About This Work:
When one thinks of Roy Lichtenstein, one does not think of American Indian Art. However, Lichtenstein was interested in the people of the Old West, particularly Native American Indians. Lichtenstein’s engagement with American Indian art is reflected in two periods: his earliest work and his Surrealist series of the late 1970’s-1980’s.
His interest in American Indian art began during the days of his childhood in New York, during several visits to the American Museum of Natural History. In 1950, he began a series of jokey takeoffs on heroic myths and legends. His interest was also partly stimulated by his experiences in Southampton during the late 1970s when he and his wife resided near a Shinnecock Indian reservation, and by the collections of friends such as Jasper Johns, Frank Stella and Donald Judd, all of whom were known to have acquired Native American blankets and other objects to use in their work.
Some of the themes that Lichtenstein used in his works are American Indian symbols, specific designs for mythical animals found on pottery and in books, and the hatched lines from Southwestern pottery, textiles and ceramics, just to name a few.
Lichtenstein’s Two Figures With Teepee is part of a series of six small intaglios, all of which are soft-ground etching, aquatint and engravings about the American Indian theme. This series was accompanied by another series of six woodcuts, larger in size and different in style. This particular phase of Lichtenstein’s American Indian-inspired work occurred from 1979 to 1981, long after he had established his familiar Pop style.
This work has a classic Native American palette formed by saturated reddish-brown, green, yellow and black pigments, with the mold-made Lana paper constituting the rest of the image. The tones refer to the earth and the colors that American Indians use for their textiles and handcrafted items.
In Two Figures With Teepee several important elements are present, all recalling the American Indians’ lifestyle and traditions: lightning-like zigzags and crosses symbolizing the four directions, arrow-like triangles, graphic patterns that symbolize wood and leather textures, and a strong component of geometrical abstraction through which the artist reshuffled, stripped and reworked the elements in the flat planes and geometry of Synthetic Cubism.
The first figure is formed by a blue eye with and eyebrow and a braid, like the long braids of the American Indian women.

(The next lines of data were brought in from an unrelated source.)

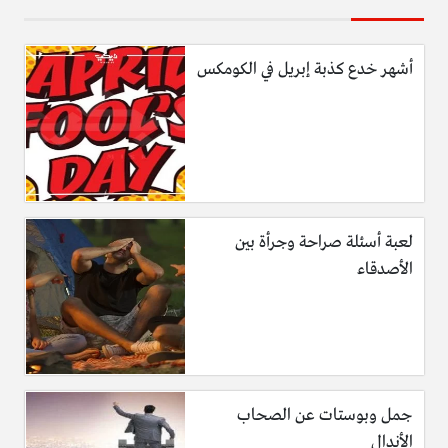
أشهر خدع كذبة إبريل في الكومكس
لعبة أسئلة صراحة وجرأة بين
الأصدقاء
جمل وبوستات عن الصحاب
الأندال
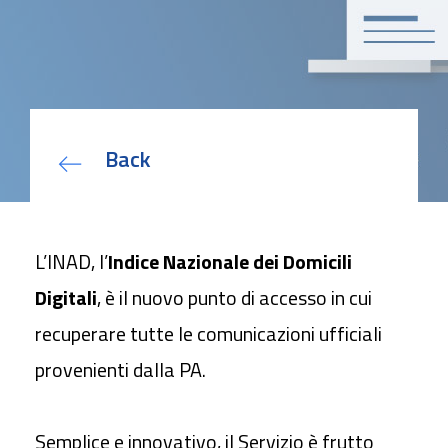
EUDI Wallet: i Servizi Fiduciari
qualificati sono le fondamenta
della nuova identità digitale
Bando Sviluppo competenze
specialistiche delle PMI
Deposito Bilancio con Firma
Digitale
Back
Come utilizzare la Firma Digitale
in azienda
Contratti Freelance: veloci e sicuri
con Firma Digitale
L’INAD, l’
Indice Nazionale dei Domicili
Digitali
, è il nuovo punto di accesso in cui
recuperare tutte le comunicazioni ufficiali
L’identità digitale attraverso la
Carta Nazionale dei Servizi
su
provenienti dalla PA.
Firma Digitale: come richiederla
con SPID
Semplice e innovativo, il Servizio è frutto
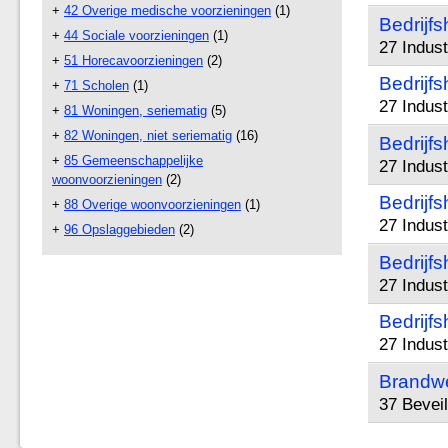
+
42 Overige medische voorzieningen
(1)
Bedrijfs
+
44 Sociale voorzieningen
(1)
27 Indus
+
51 Horecavoorzieningen
(2)
Bedrijfs
+
71 Scholen
(1)
27 Indus
+
81 Woningen, seriematig
(5)
+
82 Woningen, niet seriematig
(16)
Bedrijfs
+
85 Gemeenschappelijke
27 Indus
woonvoorzieningen
(2)
Bedrijfs
+
88 Overige woonvoorzieningen
(1)
27 Indus
+
96 Opslaggebieden
(2)
Bedrijfs
27 Indus
Bedrijfs
27 Indus
Brandwe
37 Bevei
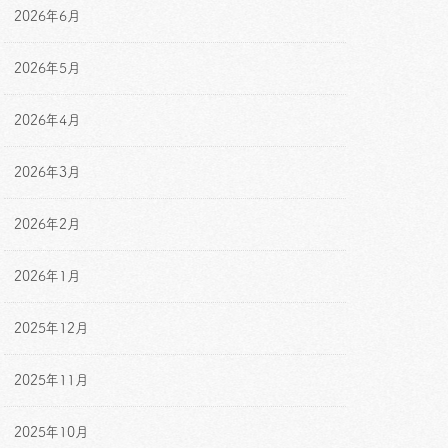
2026年6月
2026年5月
2026年4月
2026年3月
2026年2月
2026年1月
2025年12月
2025年11月
2025年10月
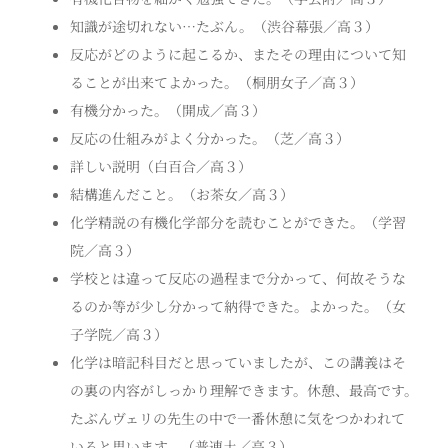
知識が途切れない…たぶん。（渋谷幕張／高３）
反応がどのように起こるか、またその理由について知
ることが出来てよかった。（桐朋女子／高３）
有機分かった。（開成／高３）
反応の仕組みがよく分かった。（芝／高３）
詳しい説明（白百合／高３）
結構進んだこと。（お茶女／高３）
化学精説の有機化学部分を読むことができた。（学習
院／高３）
学校とは違って反応の過程まで分かって、何故そうな
るのか等が少し分かって納得できた。よかった。（女
子学院／高３）
化学は暗記科目だと思っていましたが、この講義はそ
の裏の内容がしっかり理解できます。休憩、最高です。
たぶんヴェリの先生の中で一番休憩に気をつかわれて
いると思います。（普連土／高３）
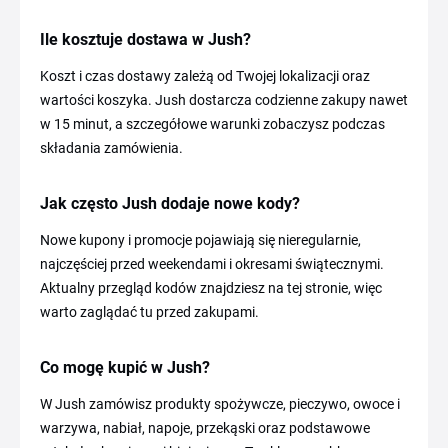
Ile kosztuje dostawa w Jush?
Koszt i czas dostawy zależą od Twojej lokalizacji oraz
wartości koszyka. Jush dostarcza codzienne zakupy nawet
w 15 minut, a szczegółowe warunki zobaczysz podczas
składania zamówienia.
Jak często Jush dodaje nowe kody?
Nowe kupony i promocje pojawiają się nieregularnie,
najczęściej przed weekendami i okresami świątecznymi.
Aktualny przegląd kodów znajdziesz na tej stronie, więc
warto zaglądać tu przed zakupami.
Co mogę kupić w Jush?
W Jush zamówisz produkty spożywcze, pieczywo, owoce i
warzywa, nabiał, napoje, przekąski oraz podstawowe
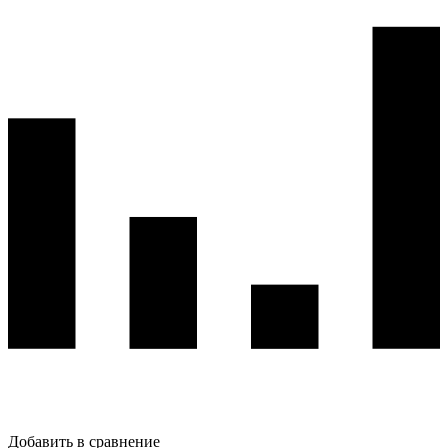
Добавить в сравнение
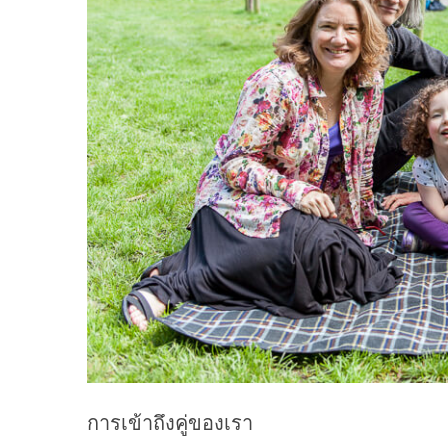
การเข้าถึงคู่ของเรา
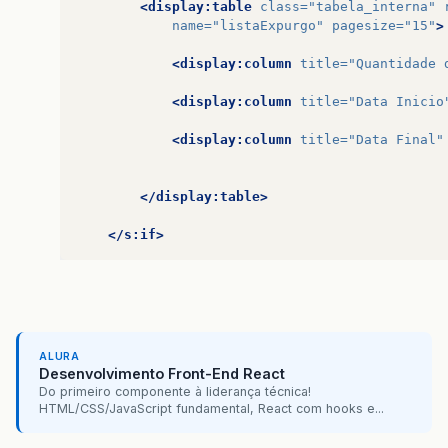
<display:table
class=
"tabela_interna"
name=
"listaExpurgo"
pagesize=
"15"
>
<display:column
title=
"Quantidade 
<display:column
title=
"Data Inicio
<display:column
title=
"Data Final"
</display:table>
</s:if>
ALURA
Desenvolvimento Front-End React
Do primeiro componente à liderança técnica!
HTML/CSS/JavaScript fundamental, React com hooks e...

The second figure is formed by a squared eye – a type of eye that Lichtenstein often used for this series – and a group of feathers that resembles the typical American Indian headress, almost always decorated with feathers. Both figures make reference to the larger woodcut series.
Two Figures With Teepee is formally and iconographically very interesting, a perfect example of the spatial dislocation, proper of the Cubist movement, that unifies all the elements instead of dividing them. Some critics have also stated that the powerfully graphic nature of Native American art most likely appealed to Lichtenstein due to its visual similarity to his own style at this time.